Impossible de prédire les démarches entreprises par les autorités de santé et les changements concrets sur la base des résultats d’enquêtes de ce type. Une certitude en revanche : « Le système de santé doit être décloisonné, assure Alain Kaufmann. Il faut réussir à mieux coordonner les acteurs de la santé. De la même manière qu’on a un problème avec la coordination des soins pour un patient particulier, on a un problème dans la coordination des acteurs de la santé. Avec une déperdition considérable d’énergie, de ressources et d’expertise. »
Reste que des partenariats concrets montrent clairement la nécessité d’intégrer toutes les parties concernées dans le domaine de la santé. « Dans le champ de la psychiatrie, le CHUV travaille par exemple sur les effets de la contrainte dans le cadre des hospitalisations forcées. Sur ces questions, les recherches ont intégré des patientes-expertes ou pairs-praticiennes dans les équipes. Ces personnes travaillent aussi à l’élaboration de protocoles, comme des documents de consensus, par exemple le « plan de crise conjoint », qui fixe à l’avance, en accord avec la patiente, comment une future crise devra être gérée. Ces personnes interviennent aussi dans la formation des médecins en psychopharmacologie. Quand on a été affecté par une maladie psychique, on a une expertise incontournable sur les effets des antidépresseurs, des neuroleptiques ou des anxiolytiques », illustre le directeur du ColLaboratoire. Sans compter la montée en puissance d’associations de patients de façon générale, « qui ont donné des impulsions basées sur des rapports de force politiques et des événements comme l’épidémie de sida ou la recherche sur les maladies rares.

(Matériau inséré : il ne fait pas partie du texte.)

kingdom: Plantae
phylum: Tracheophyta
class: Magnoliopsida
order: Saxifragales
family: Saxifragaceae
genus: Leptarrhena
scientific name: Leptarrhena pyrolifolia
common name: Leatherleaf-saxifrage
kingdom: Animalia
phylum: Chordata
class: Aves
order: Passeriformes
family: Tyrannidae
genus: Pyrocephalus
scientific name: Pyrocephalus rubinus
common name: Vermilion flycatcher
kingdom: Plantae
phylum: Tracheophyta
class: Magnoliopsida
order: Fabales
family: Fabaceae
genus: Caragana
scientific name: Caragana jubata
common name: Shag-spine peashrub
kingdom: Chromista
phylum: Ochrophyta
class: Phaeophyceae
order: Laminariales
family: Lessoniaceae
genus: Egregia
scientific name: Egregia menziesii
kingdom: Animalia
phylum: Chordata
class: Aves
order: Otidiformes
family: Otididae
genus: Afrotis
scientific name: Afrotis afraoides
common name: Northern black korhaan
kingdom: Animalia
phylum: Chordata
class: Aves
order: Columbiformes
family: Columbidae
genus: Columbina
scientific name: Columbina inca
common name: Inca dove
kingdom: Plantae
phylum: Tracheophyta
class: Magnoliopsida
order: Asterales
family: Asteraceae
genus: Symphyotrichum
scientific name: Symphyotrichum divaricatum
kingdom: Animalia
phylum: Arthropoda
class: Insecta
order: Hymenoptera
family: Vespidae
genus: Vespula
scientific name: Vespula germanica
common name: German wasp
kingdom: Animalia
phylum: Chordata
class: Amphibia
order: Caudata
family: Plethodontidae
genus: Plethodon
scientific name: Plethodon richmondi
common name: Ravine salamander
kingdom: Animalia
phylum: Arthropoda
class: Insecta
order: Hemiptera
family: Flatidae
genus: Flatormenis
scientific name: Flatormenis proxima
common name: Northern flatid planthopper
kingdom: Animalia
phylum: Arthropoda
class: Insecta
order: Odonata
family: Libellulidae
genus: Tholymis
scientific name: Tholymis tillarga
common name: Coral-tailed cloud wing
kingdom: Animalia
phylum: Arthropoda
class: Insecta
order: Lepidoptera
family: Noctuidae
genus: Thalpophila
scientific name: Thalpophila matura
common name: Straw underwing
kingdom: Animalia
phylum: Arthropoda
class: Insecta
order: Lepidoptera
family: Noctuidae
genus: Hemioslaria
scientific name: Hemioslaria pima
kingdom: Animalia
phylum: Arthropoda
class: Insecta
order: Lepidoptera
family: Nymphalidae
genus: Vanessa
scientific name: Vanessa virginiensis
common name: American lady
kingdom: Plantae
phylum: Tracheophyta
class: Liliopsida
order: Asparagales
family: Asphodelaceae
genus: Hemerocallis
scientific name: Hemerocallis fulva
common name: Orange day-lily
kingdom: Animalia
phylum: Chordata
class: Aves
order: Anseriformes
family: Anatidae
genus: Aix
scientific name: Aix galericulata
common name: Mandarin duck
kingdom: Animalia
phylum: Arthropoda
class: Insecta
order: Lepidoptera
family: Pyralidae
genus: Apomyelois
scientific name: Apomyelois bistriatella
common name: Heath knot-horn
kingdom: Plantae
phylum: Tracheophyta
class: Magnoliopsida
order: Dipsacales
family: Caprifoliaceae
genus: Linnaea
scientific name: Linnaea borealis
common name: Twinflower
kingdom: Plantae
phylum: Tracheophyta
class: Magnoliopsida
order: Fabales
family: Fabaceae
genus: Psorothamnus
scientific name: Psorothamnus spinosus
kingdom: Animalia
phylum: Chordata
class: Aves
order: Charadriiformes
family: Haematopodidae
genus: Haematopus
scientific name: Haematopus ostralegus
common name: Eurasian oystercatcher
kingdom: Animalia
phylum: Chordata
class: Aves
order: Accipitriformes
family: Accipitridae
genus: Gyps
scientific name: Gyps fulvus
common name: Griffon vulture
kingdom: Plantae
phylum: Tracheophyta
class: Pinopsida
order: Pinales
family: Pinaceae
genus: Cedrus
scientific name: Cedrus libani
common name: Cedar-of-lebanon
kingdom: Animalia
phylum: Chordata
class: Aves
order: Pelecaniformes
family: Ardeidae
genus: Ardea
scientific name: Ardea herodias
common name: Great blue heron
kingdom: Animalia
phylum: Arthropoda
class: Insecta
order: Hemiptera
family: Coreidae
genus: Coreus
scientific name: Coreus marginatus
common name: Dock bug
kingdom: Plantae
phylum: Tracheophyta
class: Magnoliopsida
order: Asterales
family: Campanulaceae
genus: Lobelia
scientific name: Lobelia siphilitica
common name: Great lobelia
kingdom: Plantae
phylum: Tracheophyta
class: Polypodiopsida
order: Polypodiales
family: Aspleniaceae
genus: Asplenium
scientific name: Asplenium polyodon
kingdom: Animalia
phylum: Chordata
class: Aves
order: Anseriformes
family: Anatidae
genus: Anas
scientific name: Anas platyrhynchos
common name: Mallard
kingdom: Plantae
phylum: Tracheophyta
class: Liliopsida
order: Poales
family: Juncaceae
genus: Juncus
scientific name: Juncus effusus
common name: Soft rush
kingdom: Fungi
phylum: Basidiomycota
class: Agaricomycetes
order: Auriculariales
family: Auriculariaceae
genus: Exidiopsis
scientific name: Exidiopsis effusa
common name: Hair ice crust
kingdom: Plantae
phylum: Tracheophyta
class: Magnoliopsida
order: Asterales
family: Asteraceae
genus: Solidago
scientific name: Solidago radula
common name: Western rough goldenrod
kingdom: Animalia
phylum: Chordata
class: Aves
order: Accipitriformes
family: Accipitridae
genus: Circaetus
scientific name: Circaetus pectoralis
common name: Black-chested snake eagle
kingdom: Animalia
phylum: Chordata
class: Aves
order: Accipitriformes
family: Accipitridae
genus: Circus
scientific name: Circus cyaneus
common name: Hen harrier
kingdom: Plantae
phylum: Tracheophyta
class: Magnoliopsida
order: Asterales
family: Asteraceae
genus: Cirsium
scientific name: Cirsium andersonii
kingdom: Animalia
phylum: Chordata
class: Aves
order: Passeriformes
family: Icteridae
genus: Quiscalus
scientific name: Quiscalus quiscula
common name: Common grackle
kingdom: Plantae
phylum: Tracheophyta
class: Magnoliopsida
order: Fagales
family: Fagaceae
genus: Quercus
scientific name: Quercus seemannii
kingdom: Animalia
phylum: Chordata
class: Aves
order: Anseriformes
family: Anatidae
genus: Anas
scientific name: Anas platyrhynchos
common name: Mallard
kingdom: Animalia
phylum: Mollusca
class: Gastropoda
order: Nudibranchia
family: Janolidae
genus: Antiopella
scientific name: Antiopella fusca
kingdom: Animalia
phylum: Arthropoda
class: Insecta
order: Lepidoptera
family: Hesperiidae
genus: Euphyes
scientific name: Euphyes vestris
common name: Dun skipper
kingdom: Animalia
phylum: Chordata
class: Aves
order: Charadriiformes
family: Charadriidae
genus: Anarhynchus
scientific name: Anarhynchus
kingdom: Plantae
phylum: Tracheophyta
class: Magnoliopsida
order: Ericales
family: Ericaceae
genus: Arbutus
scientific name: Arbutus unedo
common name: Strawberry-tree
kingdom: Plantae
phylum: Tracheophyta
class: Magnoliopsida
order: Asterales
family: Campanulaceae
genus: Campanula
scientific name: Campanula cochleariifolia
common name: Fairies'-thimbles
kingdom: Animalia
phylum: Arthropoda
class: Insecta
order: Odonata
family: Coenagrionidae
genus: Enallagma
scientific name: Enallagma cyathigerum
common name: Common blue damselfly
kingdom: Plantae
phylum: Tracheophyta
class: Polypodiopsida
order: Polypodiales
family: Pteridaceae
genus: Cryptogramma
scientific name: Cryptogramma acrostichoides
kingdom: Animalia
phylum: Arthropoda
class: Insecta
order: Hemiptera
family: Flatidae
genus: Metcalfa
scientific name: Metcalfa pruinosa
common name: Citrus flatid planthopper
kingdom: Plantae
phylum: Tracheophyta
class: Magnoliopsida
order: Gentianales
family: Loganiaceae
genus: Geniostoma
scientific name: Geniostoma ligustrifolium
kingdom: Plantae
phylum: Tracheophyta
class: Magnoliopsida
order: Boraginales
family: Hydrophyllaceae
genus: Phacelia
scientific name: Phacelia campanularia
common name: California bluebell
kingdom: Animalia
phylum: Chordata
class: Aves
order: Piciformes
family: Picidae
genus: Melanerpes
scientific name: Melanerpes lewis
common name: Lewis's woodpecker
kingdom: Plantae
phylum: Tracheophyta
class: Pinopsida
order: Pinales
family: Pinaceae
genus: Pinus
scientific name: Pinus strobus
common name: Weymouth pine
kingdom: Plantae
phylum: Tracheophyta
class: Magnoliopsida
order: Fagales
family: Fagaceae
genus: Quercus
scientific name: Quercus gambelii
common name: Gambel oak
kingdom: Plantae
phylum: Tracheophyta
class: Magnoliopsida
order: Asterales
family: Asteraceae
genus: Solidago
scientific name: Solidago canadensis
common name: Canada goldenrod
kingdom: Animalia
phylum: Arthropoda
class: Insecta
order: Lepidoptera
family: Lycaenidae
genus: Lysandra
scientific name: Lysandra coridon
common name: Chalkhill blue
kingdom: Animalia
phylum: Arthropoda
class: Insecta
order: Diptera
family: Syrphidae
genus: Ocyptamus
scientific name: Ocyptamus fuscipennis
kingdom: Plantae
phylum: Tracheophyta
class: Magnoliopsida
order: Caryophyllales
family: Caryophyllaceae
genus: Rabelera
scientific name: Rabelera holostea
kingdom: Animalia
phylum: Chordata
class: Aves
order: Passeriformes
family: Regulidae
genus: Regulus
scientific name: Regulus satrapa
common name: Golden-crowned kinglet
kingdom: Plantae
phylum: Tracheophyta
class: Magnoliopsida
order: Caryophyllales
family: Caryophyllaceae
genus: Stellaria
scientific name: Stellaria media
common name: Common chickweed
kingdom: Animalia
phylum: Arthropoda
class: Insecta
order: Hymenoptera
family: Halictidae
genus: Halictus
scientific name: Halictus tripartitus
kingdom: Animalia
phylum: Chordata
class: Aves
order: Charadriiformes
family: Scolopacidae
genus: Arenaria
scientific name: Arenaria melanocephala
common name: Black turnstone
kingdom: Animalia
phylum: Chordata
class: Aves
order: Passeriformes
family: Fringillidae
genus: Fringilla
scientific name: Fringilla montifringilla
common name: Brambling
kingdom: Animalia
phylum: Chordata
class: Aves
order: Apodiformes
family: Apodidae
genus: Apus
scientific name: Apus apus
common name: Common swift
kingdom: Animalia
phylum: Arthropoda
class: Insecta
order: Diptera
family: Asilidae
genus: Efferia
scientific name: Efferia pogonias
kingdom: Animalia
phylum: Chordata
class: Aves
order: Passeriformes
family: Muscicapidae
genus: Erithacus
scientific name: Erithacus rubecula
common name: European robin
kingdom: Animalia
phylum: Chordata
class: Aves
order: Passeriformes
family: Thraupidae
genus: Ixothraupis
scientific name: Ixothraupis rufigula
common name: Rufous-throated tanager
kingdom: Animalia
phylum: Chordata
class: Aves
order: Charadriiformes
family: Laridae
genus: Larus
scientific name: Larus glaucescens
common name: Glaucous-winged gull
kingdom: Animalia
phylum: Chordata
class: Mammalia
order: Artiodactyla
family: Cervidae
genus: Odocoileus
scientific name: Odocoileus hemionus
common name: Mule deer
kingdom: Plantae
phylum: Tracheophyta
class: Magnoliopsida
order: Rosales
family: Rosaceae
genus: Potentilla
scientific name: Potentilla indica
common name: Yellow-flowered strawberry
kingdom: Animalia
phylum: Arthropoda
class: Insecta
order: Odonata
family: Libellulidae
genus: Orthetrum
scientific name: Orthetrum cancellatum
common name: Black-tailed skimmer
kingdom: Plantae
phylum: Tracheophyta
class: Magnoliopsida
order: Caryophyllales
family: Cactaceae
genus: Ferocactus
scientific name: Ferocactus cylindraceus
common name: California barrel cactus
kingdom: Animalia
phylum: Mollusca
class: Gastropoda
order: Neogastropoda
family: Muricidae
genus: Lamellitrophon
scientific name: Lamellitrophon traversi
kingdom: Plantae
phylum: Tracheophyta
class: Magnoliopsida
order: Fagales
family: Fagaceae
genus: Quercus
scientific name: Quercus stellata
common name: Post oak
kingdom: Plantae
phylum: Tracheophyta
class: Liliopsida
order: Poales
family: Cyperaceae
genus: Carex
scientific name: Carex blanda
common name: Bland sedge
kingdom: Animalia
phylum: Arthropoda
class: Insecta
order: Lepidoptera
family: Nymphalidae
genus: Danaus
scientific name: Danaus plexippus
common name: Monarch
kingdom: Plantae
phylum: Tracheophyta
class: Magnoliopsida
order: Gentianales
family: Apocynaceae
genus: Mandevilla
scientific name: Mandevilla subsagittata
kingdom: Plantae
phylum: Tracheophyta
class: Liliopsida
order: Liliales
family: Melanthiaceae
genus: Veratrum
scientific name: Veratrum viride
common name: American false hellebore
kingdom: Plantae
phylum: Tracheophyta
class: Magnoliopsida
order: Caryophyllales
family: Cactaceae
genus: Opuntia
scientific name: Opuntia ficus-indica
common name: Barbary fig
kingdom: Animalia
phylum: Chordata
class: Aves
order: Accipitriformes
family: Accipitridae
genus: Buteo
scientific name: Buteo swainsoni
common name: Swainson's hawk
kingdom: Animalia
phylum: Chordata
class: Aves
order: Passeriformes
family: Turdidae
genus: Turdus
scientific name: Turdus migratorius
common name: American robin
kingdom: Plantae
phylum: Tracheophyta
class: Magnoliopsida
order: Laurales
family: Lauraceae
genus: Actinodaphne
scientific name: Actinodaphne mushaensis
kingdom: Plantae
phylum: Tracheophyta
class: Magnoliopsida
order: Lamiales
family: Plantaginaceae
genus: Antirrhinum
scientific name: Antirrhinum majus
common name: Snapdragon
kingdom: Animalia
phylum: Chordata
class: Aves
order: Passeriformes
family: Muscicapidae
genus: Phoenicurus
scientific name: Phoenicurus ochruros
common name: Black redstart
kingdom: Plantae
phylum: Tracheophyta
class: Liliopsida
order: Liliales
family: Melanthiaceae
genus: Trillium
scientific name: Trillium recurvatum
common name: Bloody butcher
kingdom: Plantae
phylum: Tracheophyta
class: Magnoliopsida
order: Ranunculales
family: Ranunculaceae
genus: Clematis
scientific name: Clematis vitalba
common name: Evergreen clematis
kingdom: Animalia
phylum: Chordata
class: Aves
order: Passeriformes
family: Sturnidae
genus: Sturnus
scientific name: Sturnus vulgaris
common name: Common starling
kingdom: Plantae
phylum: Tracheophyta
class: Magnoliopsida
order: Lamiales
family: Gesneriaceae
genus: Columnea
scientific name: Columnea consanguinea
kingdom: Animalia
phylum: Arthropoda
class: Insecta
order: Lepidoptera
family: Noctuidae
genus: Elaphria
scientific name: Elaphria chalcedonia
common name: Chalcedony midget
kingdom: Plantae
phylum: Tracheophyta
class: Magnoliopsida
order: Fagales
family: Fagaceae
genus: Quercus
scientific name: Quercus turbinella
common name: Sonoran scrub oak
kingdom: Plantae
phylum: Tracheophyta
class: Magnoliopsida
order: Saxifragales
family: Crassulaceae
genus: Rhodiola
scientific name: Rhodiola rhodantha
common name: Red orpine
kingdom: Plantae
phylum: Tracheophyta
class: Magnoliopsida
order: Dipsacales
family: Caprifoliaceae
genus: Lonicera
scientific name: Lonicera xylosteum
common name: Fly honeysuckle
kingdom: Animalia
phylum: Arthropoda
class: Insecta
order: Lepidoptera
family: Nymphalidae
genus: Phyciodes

« L’industrie pharmaceutique aussi s’est rendu compte il y a une vingtaine d’années que si elle souhaitait développer des médicaments ou mener des essais cliniques, elle ne pouvait pas passer à côté des associations. »
Alain Kaumann
Le système de santé devra-t-il donc faire face à un défi titanesque dans les années à venir ? C’est en tout cas « un chantier énorme, sur lequel il y a un réel consensus de toutes les parties pour entamer des changements de fond », conclut Alain Kaufmann.